● **Selected text**:
Stallings took the Alabama job for the 1990 season and brought Moore with him. When Stallings retired after the 1996 season, Moore was again passed over for the job of head coach. Three years later, in 1999 he was promoted from a position he had taken within the athletic department and named Athletic Director.

Moore presided over two different periods of probation for violations of NCAA rules. The first probation was severe and the football team suffered on the field. Moore also had to deal with sex scandals involving two head football coaches. He guided the Tide through those troubled times and in January 2007 he hit the jackpot when he convinced Nick Saban to take over the football program.

Moore also guided two expansions of the team’s football stadium, which today seats over 101,000. He also oversaw significant upgrades to the school’s basketball arena and major additions to the football training facility. New facilities were built for tennis and soccer and the track and baseball stadiums received upgrades. Moore is credited with raising about $220 million during his tenure. The school’s athletic department budget grew from $31 million to more than $100 million during his reign.

Men’s basketball has not enjoyed the success it achieved in the 1970s and 1980s. The women’s basketball team has ranked as one of the poorest in the Southeastern Conference. Baseball achieved a great deal of success in the late 1990s but has slipped in recent years. Both men’s and women’s track teams have been among conference also-rans in the past 10 years. Gymnastics and men’s and women’s golf teams have flourished.

● **Stated goal 1**: According to the passage about Moore, in what year was he named Athletic Director?
● **Stated goal 2**: Reproduce the passage about Moore word for word, starting at "Moore also guided" and ending at "during his reign.".
● **Stated goal 3**: Extend the passage about Moore beyond its final sentence.

● **Data extract**:
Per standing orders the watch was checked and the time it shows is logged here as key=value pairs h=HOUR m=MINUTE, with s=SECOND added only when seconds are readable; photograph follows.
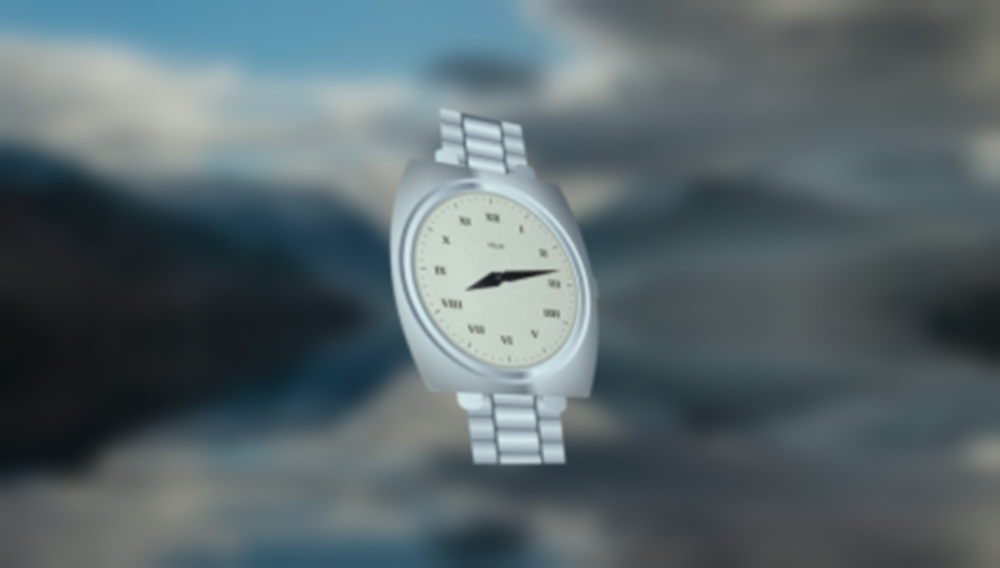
h=8 m=13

● **Written answer 1**: 1999

● **Written answer 2**:
Moore also guided two expansions of the team’s football stadium, which today seats over 101,000. He also oversaw significant upgrades to the school’s basketball arena and major additions to the football training facility. New facilities were built for tennis and soccer and the track and baseball stadiums received upgrades. Moore is credited with raising about $220 million during his tenure. The school’s athletic department budget grew from $31 million to more than $100 million during his reign.

● **Written answer 3**:
Moore spent nearly 50 years at Alabama as a player, coach and administrator. That is almost unheard of in the modern world of college athletics. He took heat for some of his hires—Mike Price and Mike Shula in football and Stephanie Smith in women’s basketball are three that come to mind. Moore was a part of 10 national championships in football, two in women’s gymnastics, one in women’s golf and one in women’s softball. The school’s practice facility for football bears his name.

Moore’s resignation for health reasons marks the end of an era in college athletics. For many years athletic directors tended to come from the ranks of coaching. In today’s world of mega-dollar athletic budgets most schools have started to hire people with a business and management background. Moore successfully bridged that divide. But he may be the last of a breed.

It is true that his successor, Bill Battle, played football for Bryant at Alabama and coached football at Tennessee. Battle, however, achieved his greatest success as a businessman who founded and eventually sold the nation’s largest company that licenses trademarked items for college and university athletic departments. Battle sold his company about six years ago for more than $140 million.

It is always important to mark the end of eras in history. The retirement of Mal Moore marks one of those times.

Battle is 71 years old and inked a four-year contract to lead the athletic department at UA. He is unlikely to serve beyond that. Battle’s successor is likely to be someone with much more of a business than an athletic background. Marketing and finance are subjects that have replaced knowledge of sport X’s and O’s as job requirements to run athletic departments.

We should all pause and pay homage to the passing of an era. The business of college athletics is now mostly a business. Job well done, Mal Moore.

Greg Tyler is the Library Director at the United States Sports Academy. He has also taught courses at the Academy in sports law. He worked for years in youth sports as a coach, league administrator and as a soccer referee. He has a law degree and practiced law for a number of years. You can reach him at gtyler@ussa.edu.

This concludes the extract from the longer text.